Early-stage investments in India surge 23% to $505m in year’s first half

Photo: Reuters

Early-stage investments in Indian startups continued to rise in value even as the number of deals fell, indicating increased investor appetite to write larger cheques—but for only select companies.

For the six months ended 30 June, seed, or very early, and Series A investments collectively climbed 23% to $505 million, from $411 million in the same period last year, showed data from Venture Intelligence. The number of deals however fell from 177 to 167, marking the fourth straight year of decline in early-stage deal volumes.

“The ecosystem has many more players today like angel networks and single person venture funds/groups of angels combining to raise ₹1-2.5 crore that has delayed the 1st institutional “seed” cheque for many startups,” said Anup Jain, managing partner, Orios Venture Partners, an early-stage investor, explaining the drop in early-stage deal volumes.

The concentrated deal-making comes at a time when most of India’s top venture capital funds—Sequoia, Accel, Matrix, and Nexus Venture Partners—continue to focus on the seed stage as they seek to invest early in firms, which gives them the time to grow the business and reduce exit pressure.

“In the last few years, venture capitalists (VCs) have realized that there is more merit in being both focused and optimal, rather than spraying and praying. Knowing that few entrepreneurs will eventually succeed, VCs are willing to write larger individual cheques,” said Sunil Goyal, managing director, Yournest Venture Capital, a pre-Series A fund focused on deep-technology—software and internet-of-things-based startups.

Even traditional heavyweights—late stage investors such as South Africa’s Naspers and Chinese internet giant Alibaba—have been looking at more early-stage deals in India through Naspers Ventures and BAce Capital, respectively.

Pranav Pai, founding partner of early-stage firm 3one4 Capital, said the rise in early-stage investment reflects a global trend of more capital being allocated to this stage. “We are also seeing a lot more experienced founders—some starting their second or third companies.
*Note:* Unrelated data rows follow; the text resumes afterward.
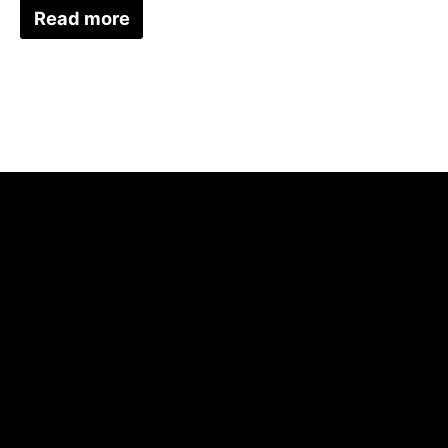
Read more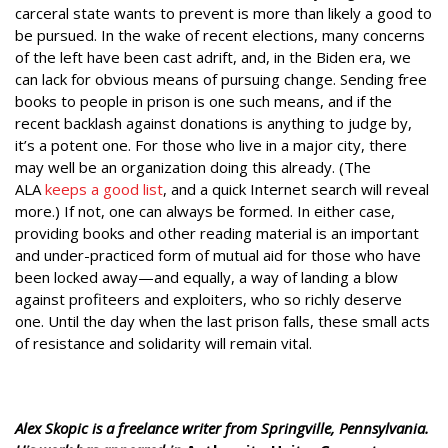
carceral state wants to prevent is more than likely a good to
be pursued. In the wake of recent elections, many concerns
of the left have been cast adrift, and, in the Biden era, we
can lack for obvious means of pursuing change. Sending free
books to people in prison is one such means, and if the
recent backlash against donations is anything to judge by,
it’s a potent one. For those who live in a major city, there
may well be an organization doing this already. (The
ALA
keeps a good list
, and a quick Internet search will reveal
more.) If not, one can always be formed. In either case,
providing books and other reading material is an important
and under-practiced form of mutual aid for those who have
been locked away—and equally, a way of landing a blow
against profiteers and exploiters, who so richly deserve
one. Until the day when the last prison falls, these small acts
of resistance and solidarity will remain vital.
Alex Skopic is a freelance writer from Springville, Pennsylvania.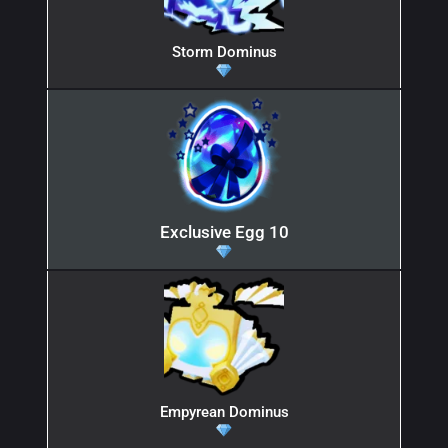
Storm Dominus
Exclusive Egg 10
Empyrean Dominus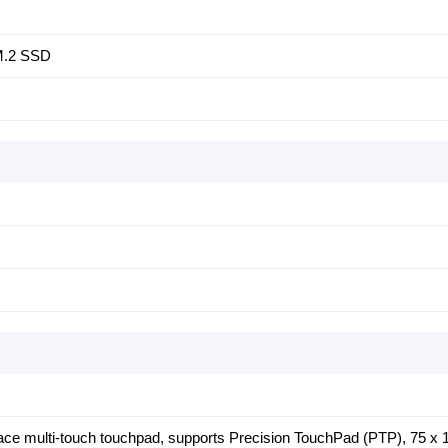
 M.2 SSD
face multi-touch touchpad, supports Precision TouchPad (PTP), 75 x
They tend to attract more investors for larger early rounds,” he said.

An example of this trend is Freecharge founder Kunal Shah’s second outing—which incentivises credit card payments with reward points—raising $30 million in seed round led by Sequoia Capital last November.

Ashish Kashyap, founder of travel company Ibibo Group, which was acquired by its larger peer, the Nasdaq-listed MakeMyTrip, also started a wealth management platform IndWealth last October, securing a seed round of $30 million from hedge fund Steadview Capital.